** Opening Material provided block **

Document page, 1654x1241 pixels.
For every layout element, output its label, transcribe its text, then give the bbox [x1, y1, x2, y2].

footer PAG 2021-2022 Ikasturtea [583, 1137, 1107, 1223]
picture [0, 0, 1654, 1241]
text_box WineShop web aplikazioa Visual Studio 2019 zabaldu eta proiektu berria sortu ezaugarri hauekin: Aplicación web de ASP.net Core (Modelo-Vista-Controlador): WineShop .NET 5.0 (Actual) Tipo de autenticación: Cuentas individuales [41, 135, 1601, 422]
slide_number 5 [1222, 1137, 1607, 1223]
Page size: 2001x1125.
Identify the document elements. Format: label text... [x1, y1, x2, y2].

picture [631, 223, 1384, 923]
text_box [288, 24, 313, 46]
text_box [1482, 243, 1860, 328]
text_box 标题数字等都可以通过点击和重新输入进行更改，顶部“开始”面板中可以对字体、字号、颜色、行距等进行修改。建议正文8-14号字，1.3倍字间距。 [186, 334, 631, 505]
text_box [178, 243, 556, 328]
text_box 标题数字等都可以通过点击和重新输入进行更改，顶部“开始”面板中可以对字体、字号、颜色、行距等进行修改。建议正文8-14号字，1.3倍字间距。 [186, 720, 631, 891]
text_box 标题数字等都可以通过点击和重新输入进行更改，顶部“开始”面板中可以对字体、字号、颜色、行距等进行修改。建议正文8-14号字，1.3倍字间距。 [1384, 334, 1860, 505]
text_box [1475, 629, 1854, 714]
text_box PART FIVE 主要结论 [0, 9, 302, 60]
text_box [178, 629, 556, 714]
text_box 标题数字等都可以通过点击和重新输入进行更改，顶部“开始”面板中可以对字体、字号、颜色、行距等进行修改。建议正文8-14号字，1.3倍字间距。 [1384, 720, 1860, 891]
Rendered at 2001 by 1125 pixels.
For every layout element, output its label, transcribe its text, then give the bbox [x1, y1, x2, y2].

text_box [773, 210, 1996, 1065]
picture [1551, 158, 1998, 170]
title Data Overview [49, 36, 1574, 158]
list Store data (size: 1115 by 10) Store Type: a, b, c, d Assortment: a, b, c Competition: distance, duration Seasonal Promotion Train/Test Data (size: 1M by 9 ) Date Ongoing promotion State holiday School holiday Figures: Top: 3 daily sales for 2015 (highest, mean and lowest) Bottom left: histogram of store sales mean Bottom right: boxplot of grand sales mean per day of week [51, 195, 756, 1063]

** Closing Material provided block **

• Problem to work on:
With the line containing "text_box [1482, 243, 1860, 328]" as the first and the last line of the records as the final one, print exactly the lines in that span.

• Exercise solution:
text_box [1482, 243, 1860, 328]
text_box 标题数字等都可以通过点击和重新输入进行更改，顶部“开始”面板中可以对字体、字号、颜色、行距等进行修改。建议正文8-14号字，1.3倍字间距。 [186, 334, 631, 505]
text_box [178, 243, 556, 328]
text_box 标题数字等都可以通过点击和重新输入进行更改，顶部“开始”面板中可以对字体、字号、颜色、行距等进行修改。建议正文8-14号字，1.3倍字间距。 [186, 720, 631, 891]
text_box 标题数字等都可以通过点击和重新输入进行更改，顶部“开始”面板中可以对字体、字号、颜色、行距等进行修改。建议正文8-14号字，1.3倍字间距。 [1384, 334, 1860, 505]
text_box [1475, 629, 1854, 714]
text_box PART FIVE 主要结论 [0, 9, 302, 60]
text_box [178, 629, 556, 714]
text_box 标题数字等都可以通过点击和重新输入进行更改，顶部“开始”面板中可以对字体、字号、颜色、行距等进行修改。建议正文8-14号字，1.3倍字间距。 [1384, 720, 1860, 891]
Rendered at 2001 by 1125 pixels.
For every layout element, output its label, transcribe its text, then give the bbox [x1, y1, x2, y2].

text_box [773, 210, 1996, 1065]
picture [1551, 158, 1998, 170]
title Data Overview [49, 36, 1574, 158]
list Store data (size: 1115 by 10) Store Type: a, b, c, d Assortment: a, b, c Competition: distance, duration Seasonal Promotion Train/Test Data (size: 1M by 9 ) Date Ongoing promotion State holiday School holiday Figures: Top: 3 daily sales for 2015 (highest, mean and lowest) Bottom left: histogram of store sales mean Bottom right: boxplot of grand sales mean per day of week [51, 195, 756, 1063]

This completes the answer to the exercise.